As an opener, students will study a selection of graphs and answer the following questions. Links to graphs included below.
- “Southern Desegregation and Resegregation for Black Students, 1954-2011” https://www.businessinsider.com/ucla-civil-rights-project-shows-segregation-in-schools-2014-5
- What trends do you notice from the mid-1960s- late 1980s?
- What trend started to occur from the mid 1980s- late 1990s/early 2000s?
- What do you think might have caused these trends?
- “A Portrait of Segregation in New York City” https://archive.nytimes.com/www.nytimes.com/interactive/2012/05/11/nyregion/segregation-in-new-york-city-public-schools.html?ref=education
- What statistics stand out to you the most? Why ?
- What do these charts tells us about school segregation in major U.S cities?
- “Shortfall in Per Pupil Spending” https://www.huffpost.com/entry/civil-rights-act-anniversary-racism-charts_n_5521104
- What is the connection between per pupil spending and segregated schools?
Next, students will read the oyez.org summaries of Milliken v. Bradley and Parents Involved in Community Schools v. Seattle School District No. 1 and complete the chart below. Then, answer the follow-up questions.

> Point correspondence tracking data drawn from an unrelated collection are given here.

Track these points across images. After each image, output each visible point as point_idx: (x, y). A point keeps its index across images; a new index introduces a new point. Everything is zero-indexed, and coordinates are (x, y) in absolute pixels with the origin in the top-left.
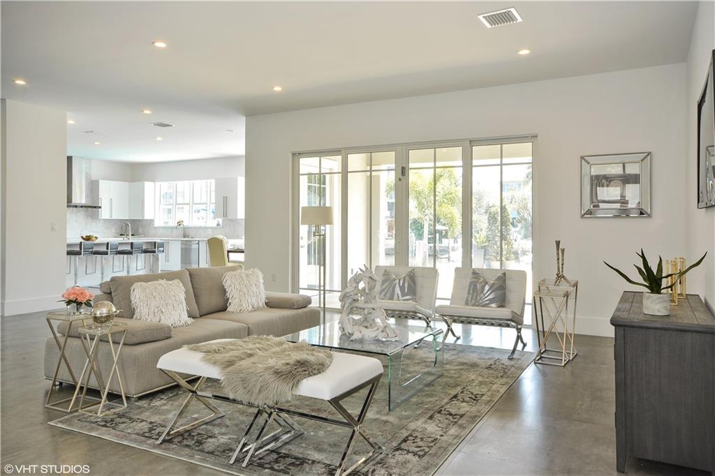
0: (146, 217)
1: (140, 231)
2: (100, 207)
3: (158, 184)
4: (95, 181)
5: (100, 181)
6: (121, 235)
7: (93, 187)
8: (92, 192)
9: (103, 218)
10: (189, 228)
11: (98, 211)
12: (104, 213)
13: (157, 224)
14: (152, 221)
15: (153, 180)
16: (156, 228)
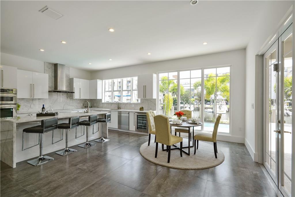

How did the school district attempt to desegregate schools?
How did the Supreme Court’s decision in the case limit school desegregation efforts?
Milliken v. Bradley (1974)
Parents Involved in Community Schools v.
Seattle School District
No. 1 (2007)
- What is your reaction to these Supreme Court decisions? Do you agree/disagree and why?
- To what extent did “colorblindness” play a role in these decisions?
Efforts to Desegregate Today
And so where do we go from here?
In 1968, Congress finally passed the Fair Housing Act. Students should learn about this landmark piece of legislation, which is still on the books today. While for sure an important legacy, its effects/benefits have been inconsistent. Rothstein makes the point that the law was intended to prevent future discrimination, but it did nothing to deal with the issue of affordability and generational poverty that racist government policies had created. He writes, “The right that was unconstitutionally denied to African Americans in the late 1940s cannot be restored by passing a Fair Housing law that tells their descendants they can now buy homes in the suburbs, if only they can afford it. The advantage that the FHA and VA loans gave the white lower-middle class in the 1940s and ‘50s has become permanent.”54
The concluding section of the unit will ask students to investigate and brainstorm ways out of the mess the federal government and the Supreme Court has left us when it comes to both housing and school segregation in this country. Rothstein writes that “actions of government in housing cannot be neutral about segregation” and that “remedies that can undo nearly a century of de jure residential segregation will have to be both complex and imprecise.”55 Colorblindness has led to the belief that for things to be “equal” we are supposed to ignore race. Rather than confronting the racism perpetuated by our government and legal system, however, this approach simply allows for the unjust status quo to continue. The final activity/assessment will ask students to name race and brainstorm ways to undo the segregationist practices they have learned about over the course of the unit. Students will dive into looking at strategies and attempts to integrate both housing and schools.